## [WHAT TO PRODUCE]
Omit the pictures and return exactly the stretch of the material below from the line with "TYPE OF WINGS?" through the line with "have technically turned".

----

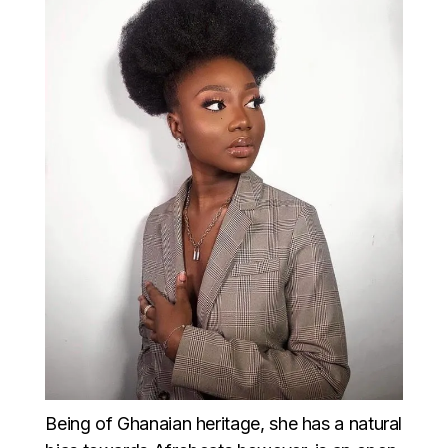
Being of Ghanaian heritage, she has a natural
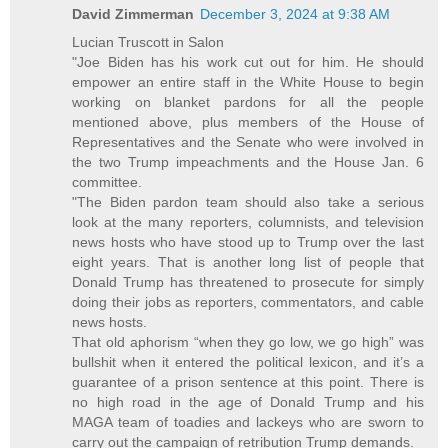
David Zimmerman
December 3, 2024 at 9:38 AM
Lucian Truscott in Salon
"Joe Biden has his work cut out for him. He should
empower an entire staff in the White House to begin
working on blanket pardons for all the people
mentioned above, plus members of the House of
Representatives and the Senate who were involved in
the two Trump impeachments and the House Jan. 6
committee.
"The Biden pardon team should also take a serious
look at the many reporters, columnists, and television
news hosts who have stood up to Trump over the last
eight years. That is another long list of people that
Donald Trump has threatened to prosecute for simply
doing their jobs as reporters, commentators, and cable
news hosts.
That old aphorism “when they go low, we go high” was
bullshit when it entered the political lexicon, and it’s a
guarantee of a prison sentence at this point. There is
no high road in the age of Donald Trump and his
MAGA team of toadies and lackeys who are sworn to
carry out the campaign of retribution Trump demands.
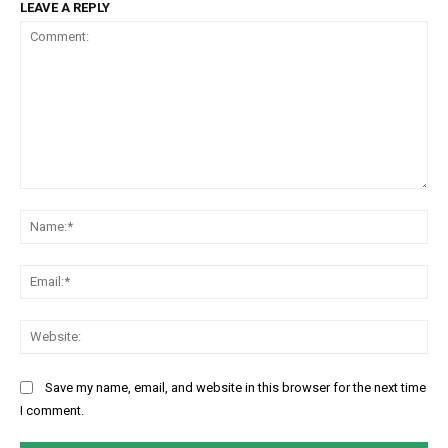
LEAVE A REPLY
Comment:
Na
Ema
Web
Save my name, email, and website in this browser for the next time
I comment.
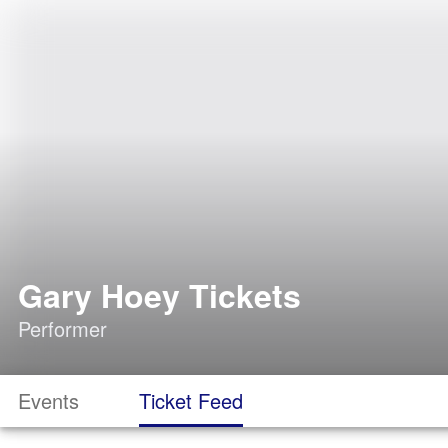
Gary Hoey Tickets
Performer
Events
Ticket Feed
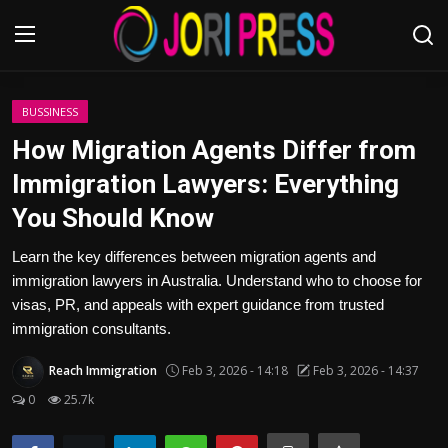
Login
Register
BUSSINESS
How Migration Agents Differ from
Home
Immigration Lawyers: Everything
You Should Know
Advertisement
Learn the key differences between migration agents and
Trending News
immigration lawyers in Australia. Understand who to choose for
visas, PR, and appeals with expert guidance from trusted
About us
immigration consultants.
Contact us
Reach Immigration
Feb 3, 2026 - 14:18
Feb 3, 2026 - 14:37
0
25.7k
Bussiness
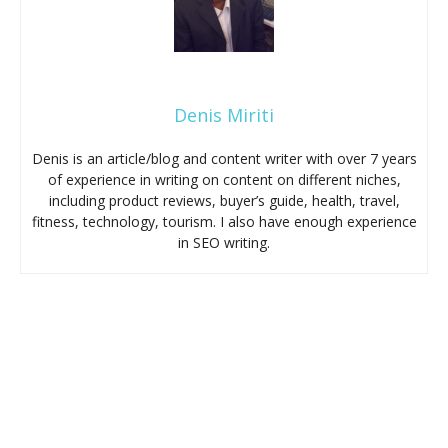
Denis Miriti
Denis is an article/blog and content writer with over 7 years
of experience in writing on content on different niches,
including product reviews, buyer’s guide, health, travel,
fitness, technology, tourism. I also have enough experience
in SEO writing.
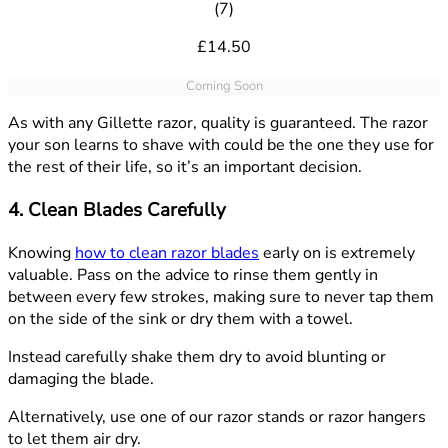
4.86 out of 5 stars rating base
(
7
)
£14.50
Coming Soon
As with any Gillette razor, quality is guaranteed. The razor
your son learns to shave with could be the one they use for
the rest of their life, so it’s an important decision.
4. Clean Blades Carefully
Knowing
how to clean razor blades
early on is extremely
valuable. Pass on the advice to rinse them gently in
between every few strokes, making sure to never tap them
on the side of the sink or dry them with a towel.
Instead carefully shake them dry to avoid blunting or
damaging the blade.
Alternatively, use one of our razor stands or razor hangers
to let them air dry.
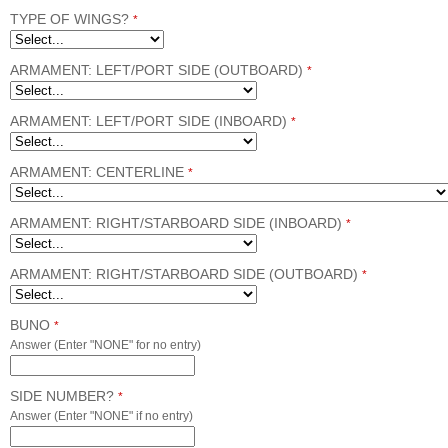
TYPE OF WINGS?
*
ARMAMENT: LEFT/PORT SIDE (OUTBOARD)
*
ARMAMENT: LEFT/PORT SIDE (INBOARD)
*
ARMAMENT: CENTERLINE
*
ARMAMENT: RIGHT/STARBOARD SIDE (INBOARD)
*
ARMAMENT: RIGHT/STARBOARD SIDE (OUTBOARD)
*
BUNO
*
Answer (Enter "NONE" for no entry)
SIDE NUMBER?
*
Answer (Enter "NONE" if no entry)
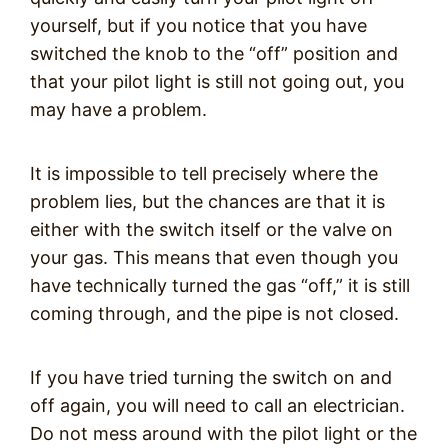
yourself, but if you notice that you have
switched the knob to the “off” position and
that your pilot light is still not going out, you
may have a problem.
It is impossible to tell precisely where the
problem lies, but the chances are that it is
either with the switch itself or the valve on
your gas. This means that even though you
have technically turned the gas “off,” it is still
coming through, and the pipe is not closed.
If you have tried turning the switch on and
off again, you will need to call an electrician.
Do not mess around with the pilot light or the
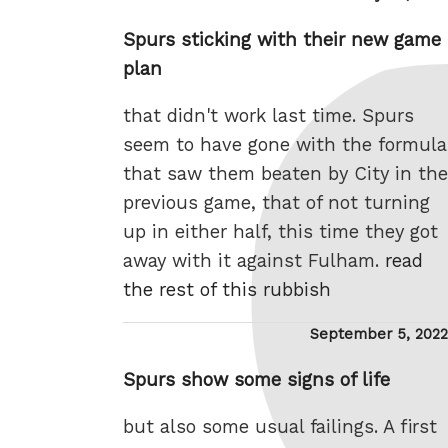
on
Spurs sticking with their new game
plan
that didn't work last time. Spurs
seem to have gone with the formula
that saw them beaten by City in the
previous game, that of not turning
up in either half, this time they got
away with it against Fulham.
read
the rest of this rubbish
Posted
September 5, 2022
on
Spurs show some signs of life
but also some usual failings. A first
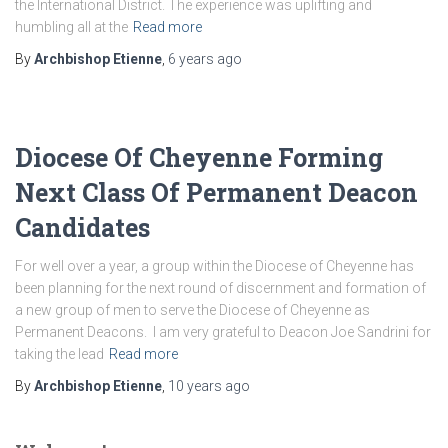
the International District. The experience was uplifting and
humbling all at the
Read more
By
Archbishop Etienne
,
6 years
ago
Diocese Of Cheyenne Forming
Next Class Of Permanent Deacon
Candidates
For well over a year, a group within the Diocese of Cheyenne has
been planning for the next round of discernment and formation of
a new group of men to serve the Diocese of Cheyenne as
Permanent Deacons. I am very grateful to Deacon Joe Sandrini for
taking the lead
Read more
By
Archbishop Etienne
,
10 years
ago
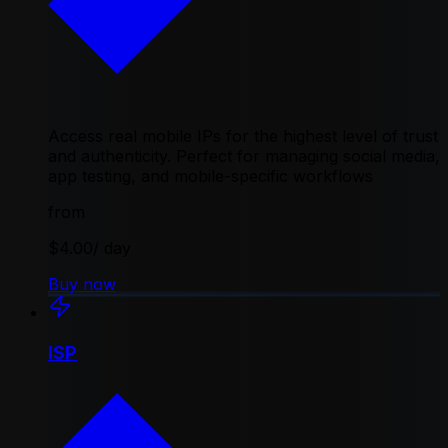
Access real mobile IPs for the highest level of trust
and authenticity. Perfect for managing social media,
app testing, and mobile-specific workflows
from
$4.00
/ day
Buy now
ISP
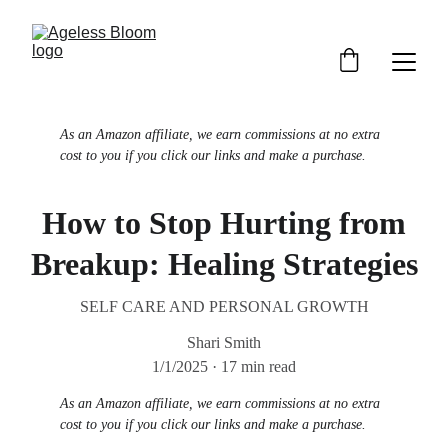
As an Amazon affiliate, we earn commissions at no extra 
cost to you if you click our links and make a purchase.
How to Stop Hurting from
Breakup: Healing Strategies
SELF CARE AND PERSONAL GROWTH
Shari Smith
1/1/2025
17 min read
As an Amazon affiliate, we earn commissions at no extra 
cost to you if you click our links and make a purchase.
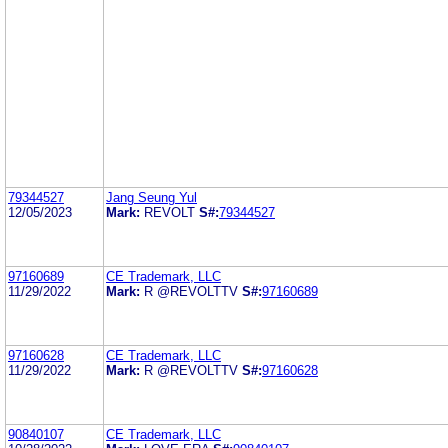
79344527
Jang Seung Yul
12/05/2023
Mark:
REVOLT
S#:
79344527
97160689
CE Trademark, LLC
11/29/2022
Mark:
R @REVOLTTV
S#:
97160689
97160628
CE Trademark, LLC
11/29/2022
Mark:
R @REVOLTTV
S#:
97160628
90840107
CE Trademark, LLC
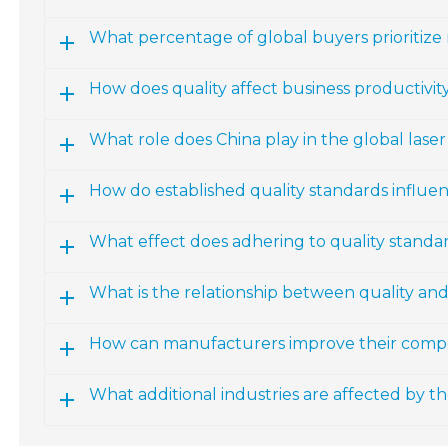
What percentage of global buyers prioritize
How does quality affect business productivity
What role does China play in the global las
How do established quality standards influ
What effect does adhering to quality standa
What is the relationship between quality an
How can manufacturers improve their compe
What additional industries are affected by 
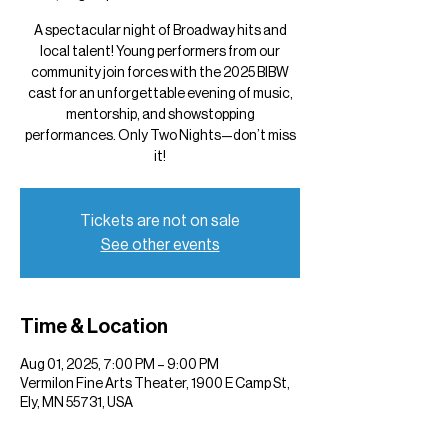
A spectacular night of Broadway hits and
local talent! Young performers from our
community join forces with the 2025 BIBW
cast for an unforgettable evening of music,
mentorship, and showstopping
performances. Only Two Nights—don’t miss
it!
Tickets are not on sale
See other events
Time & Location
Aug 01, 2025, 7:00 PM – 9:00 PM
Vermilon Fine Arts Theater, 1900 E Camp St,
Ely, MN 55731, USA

----

## [WORKED SOLUTION]
TYPE OF WINGS?
*
ARMAMENT: LEFT/PORT SIDE (OUTBOARD)
*
ARMAMENT: LEFT/PORT SIDE (INBOARD)
*
ARMAMENT: CENTERLINE
*
ARMAMENT: RIGHT/STARBOARD SIDE (INBOARD)
*
ARMAMENT: RIGHT/STARBOARD SIDE (OUTBOARD)
*
BUNO
*
Answer (Enter "NONE" for no entry)
SIDE NUMBER?
*
Answer (Enter "NONE" if no entry)
yourself, but if you notice that you have
switched the knob to the “off” position and
that your pilot light is still not going out, you
may have a problem.
It is impossible to tell precisely where the
problem lies, but the chances are that it is
either with the switch itself or the valve on
your gas. This means that even though you
have technically turned the gas “off,” it is still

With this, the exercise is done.